Work request = Faithfully repeat each entry below, minus the pictures.

Given data Start Marker

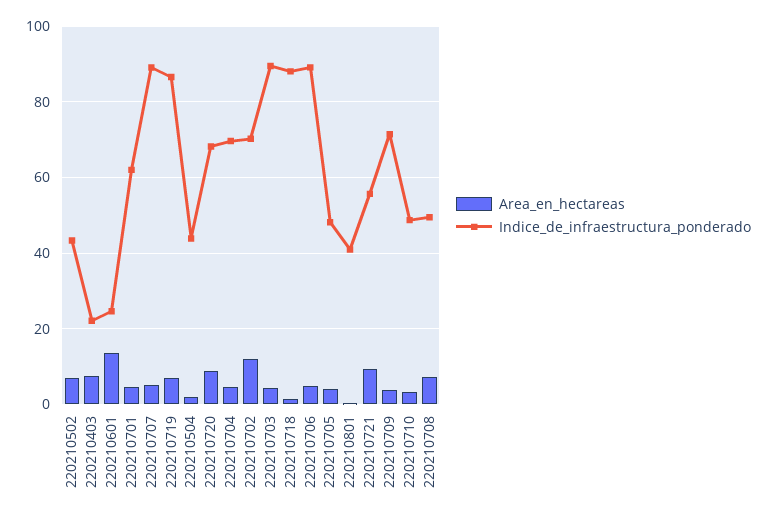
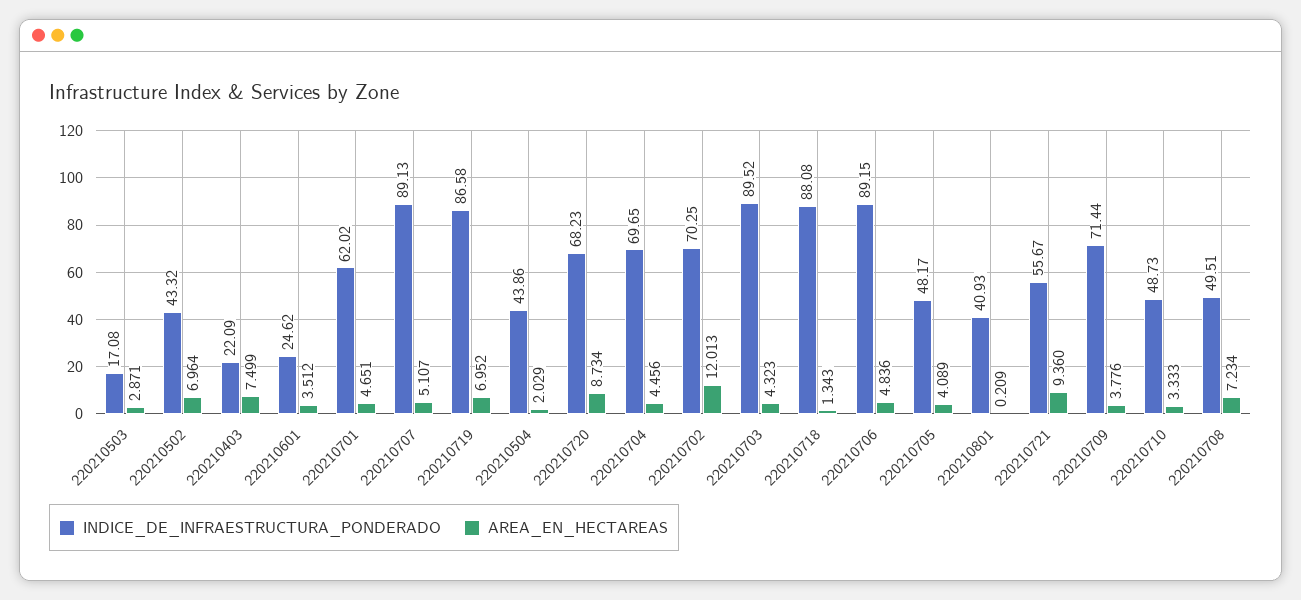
  {
    "Area_en_hectareas": {
      "220210502": 6.964,
      "220210403": 7.499,
-     "220210601": 14,
+     "220210601": 3.512,
      "220210701": 4.651,
      "220210707": 5.107,
      "220210719": 6.952,
      "220210504": 2.029,
      "220210720": 8.734,
      "220210704": 4.456,
      "220210702": 12.013,
      "220210703": 4.323,
      "220210718": 1.343,
      "220210706": 4.836,
      "220210705": 4.089,
      "220210801": 0.209,
      "220210721": 9.36,
      "220210709": 3.776,
      "220210710": 3.333,
-     "220210708": 7.234
+     "220210708": 7.234,
+     "220210503": 2.871
    },
    "Indice_de_infraestructura_ponderado": {
      "220210502": 43.32,
      "220210403": 22.09,
      "220210601": 24.62,
      "220210701": 62.02,
      "220210707": 89.13,
      "220210719": 86.58,
      "220210504": 43.86,
      "220210720": 68.23,
      "220210704": 69.65,
      "220210702": 70.25,
      "220210703": 89.52,
      "220210718": 88.08,
      "220210706": 89.15,
      "220210705": 48.17,
      "220210801": 40.93,
      "220210721": 55.67,
      "220210709": 71.44,
      "220210710": 48.73,
-     "220210708": 49.51
+     "220210708": 49.51,
+     "220210503": 17.08
    }
  }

Given data End Marker

Solved problem =
  {
    "Area_en_hectareas": {
      "220210502": 6.964,
      "220210403": 7.499,
-     "220210601": 14,
+     "220210601": 3.512,
      "220210701": 4.651,
      "220210707": 5.107,
      "220210719": 6.952,
      "220210504": 2.029,
      "220210720": 8.734,
      "220210704": 4.456,
      "220210702": 12.013,
      "220210703": 4.323,
      "220210718": 1.343,
      "220210706": 4.836,
      "220210705": 4.089,
      "220210801": 0.209,
      "220210721": 9.36,
      "220210709": 3.776,
      "220210710": 3.333,
-     "220210708": 7.234
+     "220210708": 7.234,
+     "220210503": 2.871
    },
    "Indice_de_infraestructura_ponderado": {
      "220210502": 43.32,
      "220210403": 22.09,
      "220210601": 24.62,
      "220210701": 62.02,
      "220210707": 89.13,
      "220210719": 86.58,
      "220210504": 43.86,
      "220210720": 68.23,
      "220210704": 69.65,
      "220210702": 70.25,
      "220210703": 89.52,
      "220210718": 88.08,
      "220210706": 89.15,
      "220210705": 48.17,
      "220210801": 40.93,
      "220210721": 55.67,
      "220210709": 71.44,
      "220210710": 48.73,
-     "220210708": 49.51
+     "220210708": 49.51,
+     "220210503": 17.08
    }
  }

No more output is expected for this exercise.